Write each entry out again, exactly as it is written.

--- --- ---

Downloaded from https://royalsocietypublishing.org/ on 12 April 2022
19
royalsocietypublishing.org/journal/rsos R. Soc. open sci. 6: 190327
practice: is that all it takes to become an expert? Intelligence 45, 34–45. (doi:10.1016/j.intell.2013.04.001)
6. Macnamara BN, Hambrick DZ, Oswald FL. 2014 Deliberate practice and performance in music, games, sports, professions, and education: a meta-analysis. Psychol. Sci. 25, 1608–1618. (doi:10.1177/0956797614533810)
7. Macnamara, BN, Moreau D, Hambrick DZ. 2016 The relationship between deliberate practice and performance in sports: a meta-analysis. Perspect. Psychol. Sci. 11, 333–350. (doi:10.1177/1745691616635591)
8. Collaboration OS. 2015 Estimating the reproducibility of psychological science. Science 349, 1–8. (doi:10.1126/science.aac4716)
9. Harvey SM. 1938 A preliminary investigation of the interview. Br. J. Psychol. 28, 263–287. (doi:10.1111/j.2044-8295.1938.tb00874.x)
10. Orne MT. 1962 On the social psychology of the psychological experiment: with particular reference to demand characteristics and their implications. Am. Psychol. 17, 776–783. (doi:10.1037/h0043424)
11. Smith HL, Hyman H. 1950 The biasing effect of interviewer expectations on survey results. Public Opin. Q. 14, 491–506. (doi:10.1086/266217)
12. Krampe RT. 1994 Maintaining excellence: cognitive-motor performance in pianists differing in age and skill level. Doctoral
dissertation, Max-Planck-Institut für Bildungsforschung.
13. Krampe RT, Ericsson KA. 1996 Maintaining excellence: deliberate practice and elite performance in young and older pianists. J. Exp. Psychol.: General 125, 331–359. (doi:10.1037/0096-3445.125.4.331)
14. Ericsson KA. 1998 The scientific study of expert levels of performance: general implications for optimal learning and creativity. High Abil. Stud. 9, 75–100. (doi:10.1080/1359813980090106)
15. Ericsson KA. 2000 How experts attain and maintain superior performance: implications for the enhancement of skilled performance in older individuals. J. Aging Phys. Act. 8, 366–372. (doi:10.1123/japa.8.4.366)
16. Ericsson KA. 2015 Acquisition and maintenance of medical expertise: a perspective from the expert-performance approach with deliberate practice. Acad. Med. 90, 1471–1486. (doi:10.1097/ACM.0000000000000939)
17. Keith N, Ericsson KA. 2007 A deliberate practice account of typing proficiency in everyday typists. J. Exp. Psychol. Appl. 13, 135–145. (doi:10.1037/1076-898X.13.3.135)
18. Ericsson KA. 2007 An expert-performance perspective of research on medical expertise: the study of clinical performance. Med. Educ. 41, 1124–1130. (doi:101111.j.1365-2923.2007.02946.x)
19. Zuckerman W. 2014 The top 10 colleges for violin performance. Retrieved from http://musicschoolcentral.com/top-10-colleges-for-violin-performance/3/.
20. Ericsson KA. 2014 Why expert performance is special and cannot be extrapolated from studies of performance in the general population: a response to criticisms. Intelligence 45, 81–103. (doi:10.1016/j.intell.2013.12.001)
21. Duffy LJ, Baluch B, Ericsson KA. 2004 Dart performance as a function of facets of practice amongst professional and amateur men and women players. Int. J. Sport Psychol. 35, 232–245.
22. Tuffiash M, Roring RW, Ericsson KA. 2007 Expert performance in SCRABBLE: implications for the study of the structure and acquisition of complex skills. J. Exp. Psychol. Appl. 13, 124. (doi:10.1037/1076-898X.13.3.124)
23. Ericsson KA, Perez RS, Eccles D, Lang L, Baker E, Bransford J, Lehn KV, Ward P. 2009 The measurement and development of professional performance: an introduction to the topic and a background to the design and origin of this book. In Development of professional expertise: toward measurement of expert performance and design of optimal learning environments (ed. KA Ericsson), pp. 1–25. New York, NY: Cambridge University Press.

--- --- ---

* **SOLUTION TO THE PROBLEM**
Downloaded from https://royalsocietypublishing.org/ on 12 April 2022
19
royalsocietypublishing.org/journal/rsos R. Soc. open sci. 6: 190327
practice: is that all it takes to become an expert? Intelligence 45, 34–45. (doi:10.1016/j.intell.2013.04.001)
6. Macnamara BN, Hambrick DZ, Oswald FL. 2014 Deliberate practice and performance in music, games, sports, professions, and education: a meta-analysis. Psychol. Sci. 25, 1608–1618. (doi:10.1177/0956797614533810)
7. Macnamara, BN, Moreau D, Hambrick DZ. 2016 The relationship between deliberate practice and performance in sports: a meta-analysis. Perspect. Psychol. Sci. 11, 333–350. (doi:10.1177/1745691616635591)
8. Collaboration OS. 2015 Estimating the reproducibility of psychological science. Science 349, 1–8. (doi:10.1126/science.aac4716)
9. Harvey SM. 1938 A preliminary investigation of the interview. Br. J. Psychol. 28, 263–287. (doi:10.1111/j.2044-8295.1938.tb00874.x)
10. Orne MT. 1962 On the social psychology of the psychological experiment: with particular reference to demand characteristics and their implications. Am. Psychol. 17, 776–783. (doi:10.1037/h0043424)
11. Smith HL, Hyman H. 1950 The biasing effect of interviewer expectations on survey results. Public Opin. Q. 14, 491–506. (doi:10.1086/266217)
12. Krampe RT. 1994 Maintaining excellence: cognitive-motor performance in pianists differing in age and skill level. Doctoral
dissertation, Max-Planck-Institut für Bildungsforschung.
13. Krampe RT, Ericsson KA. 1996 Maintaining excellence: deliberate practice and elite performance in young and older pianists. J. Exp. Psychol.: General 125, 331–359. (doi:10.1037/0096-3445.125.4.331)
14. Ericsson KA. 1998 The scientific study of expert levels of performance: general implications for optimal learning and creativity. High Abil. Stud. 9, 75–100. (doi:10.1080/1359813980090106)
15. Ericsson KA. 2000 How experts attain and maintain superior performance: implications for the enhancement of skilled performance in older individuals. J. Aging Phys. Act. 8, 366–372. (doi:10.1123/japa.8.4.366)
16. Ericsson KA. 2015 Acquisition and maintenance of medical expertise: a perspective from the expert-performance approach with deliberate practice. Acad. Med. 90, 1471–1486. (doi:10.1097/ACM.0000000000000939)
17. Keith N, Ericsson KA. 2007 A deliberate practice account of typing proficiency in everyday typists. J. Exp. Psychol. Appl. 13, 135–145. (doi:10.1037/1076-898X.13.3.135)
18. Ericsson KA. 2007 An expert-performance perspective of research on medical expertise: the study of clinical performance. Med. Educ. 41, 1124–1130. (doi:101111.j.1365-2923.2007.02946.x)
19. Zuckerman W. 2014 The top 10 colleges for violin performance. Retrieved from http://musicschoolcentral.com/top-10-colleges-for-violin-performance/3/.
20. Ericsson KA. 2014 Why expert performance is special and cannot be extrapolated from studies of performance in the general population: a response to criticisms. Intelligence 45, 81–103. (doi:10.1016/j.intell.2013.12.001)
21. Duffy LJ, Baluch B, Ericsson KA. 2004 Dart performance as a function of facets of practice amongst professional and amateur men and women players. Int. J. Sport Psychol. 35, 232–245.
22. Tuffiash M, Roring RW, Ericsson KA. 2007 Expert performance in SCRABBLE: implications for the study of the structure and acquisition of complex skills. J. Exp. Psychol. Appl. 13, 124. (doi:10.1037/1076-898X.13.3.124)
23. Ericsson KA, Perez RS, Eccles D, Lang L, Baker E, Bransford J, Lehn KV, Ward P. 2009 The measurement and development of professional performance: an introduction to the topic and a background to the design and origin of this book. In Development of professional expertise: toward measurement of expert performance and design of optimal learning environments (ed. KA Ericsson), pp. 1–25. New York, NY: Cambridge University Press.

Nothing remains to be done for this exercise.